Как уже было отмечено в первой главе, аналогии между системой акционерных декретных компаний XVII–XVIII веков и системой транснациональных корпораций XX века не следует преувеличивать. Акционерные декретные компании были частично правительственными, частично деловыми организациями, которые специализировались территориально для исключения других подобных организаций. Они были немногочисленны и связаны с консолидацией и экспансией территориальной исключительности европейской системы суверенных государств. Транснациональные корпорации, которые возникли в конце XIX—начале XX века, напротив, были строго деловыми организациями, которые функционально специализировались на определенном направлении бизнеса во множестве юрисдикций.
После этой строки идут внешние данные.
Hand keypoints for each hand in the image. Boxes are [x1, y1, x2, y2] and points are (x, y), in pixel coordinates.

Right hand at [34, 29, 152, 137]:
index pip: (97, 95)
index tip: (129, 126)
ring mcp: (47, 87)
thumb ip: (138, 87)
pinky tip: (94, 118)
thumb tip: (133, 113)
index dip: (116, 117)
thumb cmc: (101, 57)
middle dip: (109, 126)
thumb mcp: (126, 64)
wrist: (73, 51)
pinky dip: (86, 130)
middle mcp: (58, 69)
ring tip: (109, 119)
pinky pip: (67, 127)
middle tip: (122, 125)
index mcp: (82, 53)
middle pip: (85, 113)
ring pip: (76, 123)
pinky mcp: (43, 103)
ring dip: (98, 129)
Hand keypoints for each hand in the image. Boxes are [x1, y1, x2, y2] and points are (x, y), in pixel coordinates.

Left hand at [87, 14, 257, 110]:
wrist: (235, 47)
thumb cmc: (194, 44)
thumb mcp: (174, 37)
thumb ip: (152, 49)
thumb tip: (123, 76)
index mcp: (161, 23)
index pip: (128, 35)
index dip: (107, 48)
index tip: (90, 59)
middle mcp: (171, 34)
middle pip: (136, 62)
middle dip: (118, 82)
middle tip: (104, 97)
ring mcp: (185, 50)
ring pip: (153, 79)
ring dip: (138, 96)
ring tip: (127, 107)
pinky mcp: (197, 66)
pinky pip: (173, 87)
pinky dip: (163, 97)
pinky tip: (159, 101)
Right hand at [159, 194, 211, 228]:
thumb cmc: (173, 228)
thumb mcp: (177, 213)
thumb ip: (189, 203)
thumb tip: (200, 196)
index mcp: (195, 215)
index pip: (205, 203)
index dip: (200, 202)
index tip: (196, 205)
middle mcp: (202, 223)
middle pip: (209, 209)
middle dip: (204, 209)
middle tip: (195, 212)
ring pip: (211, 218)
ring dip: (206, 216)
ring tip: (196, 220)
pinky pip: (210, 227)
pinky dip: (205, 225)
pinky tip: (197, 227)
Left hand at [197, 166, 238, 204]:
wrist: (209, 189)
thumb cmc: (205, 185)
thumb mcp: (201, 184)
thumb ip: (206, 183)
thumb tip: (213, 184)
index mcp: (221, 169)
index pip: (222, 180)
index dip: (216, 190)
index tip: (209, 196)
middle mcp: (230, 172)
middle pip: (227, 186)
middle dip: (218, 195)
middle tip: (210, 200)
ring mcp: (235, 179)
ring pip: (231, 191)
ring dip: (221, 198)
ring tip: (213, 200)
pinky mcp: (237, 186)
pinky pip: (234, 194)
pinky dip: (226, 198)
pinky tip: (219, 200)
Они были намного более многочисленными, чем акционерные декретные компании, и последовательно подрывали центральную роль межгосударственной системы в качестве основного локуса мировой власти.
И хотя это отличие позволяет оценить развитие капиталистического мира–экономики за последние триста лет, не следует считать, что оно происходило линейно: на самом деле имело место чередование противоположных типов организационных структур, в ходе которого корпоративная форма бизнеса появлялась, отступала и возвращалась вновь. Подобное маятниковое движение в развитии исторического капитализма как мировой системы впервые было замечено Анри Пиренном восемьдесят лет тому назад. В своем обзоре социальной истории капитализма, повлиявшем на наше осмысление системных циклов накопления, Пиренн отмечал «удивительную регулярность» чередования стадий «экономической свободы» и «экономического регулирования». Свободная экспансия мобильной торговли уступала место духу регулирования, характерному для городской экономики, который, в свою очередь, сменился индивидуалистической страстью эпохи Возрождения. Она достигла своего пика во второй половине XVI века, когда маятник еще раз качнулся в противоположном направлении. Точно так же как дух регулирования пришел на смену свободе XII века, «так и меркантилизм навязал себя торговле и промышленности в XVII–XVIII веках» (Pirenne 1953: 515).
Тенденция к экономическому регулированию просуществовала только до тех пор, пока в конце XVIII — начале XIX века «изобретение машин и применение пара в производстве не привело к полной дезорганизации условий экономической деятельности». Феномены XVI века были воспроизведены «с десятикратной силой». Вновь возобладала «вера в индивидуализм и либерализм». Под лозунгом
Неограниченная конкуренция заставила [капиталистов] бороться друг с другом и вскоре вызвала сопротивление… со стороны пролетариата, который они эксплуатировали. В то же самое время такое сопротивление вызвало противостояние капиталу, поэтому последнему, страдавшему от злоупотреблений свободой, которая сделала возможным его появление, пришлось заняться своей дисциплиной. Создавались картели, трасты, синдикаты производителей, а государства, сознавая, что нельзя оставлять работодателей и работников наедине с анархией, разработали социальное законодательство (Pirenne 1953: 516).
Вековые колебания, в ходе которых происходила смена пиренновских стадий «экономической свободы» и «экономического регулирования», соответствуют нашей последовательности системных циклов накопления. Генуэзский режим качнул маятник от крайне регулирующего духа капиталистических городов–государств конца XIV — начала XV века (наилучшим олицетворением которого служит венецианский государственно–монополистический капитализм) к сравнительной экономической свободе системы капиталистических «наций», которые в XVI веке регулировали расширенную европейскую валютную и торговую систему избранных рынков сначала Антверпена и Лиона, затем — безансонских и, наконец, пьяченцских ярмарок. Голландский режим, напротив, качнул маятник назад — к прямому участию правительств в поддержке и организации мировых процессов накопления капитала либо напрямую, либо через формирование акционерных компаний, призванных выполнять правительственные функции во внеевропейском мире.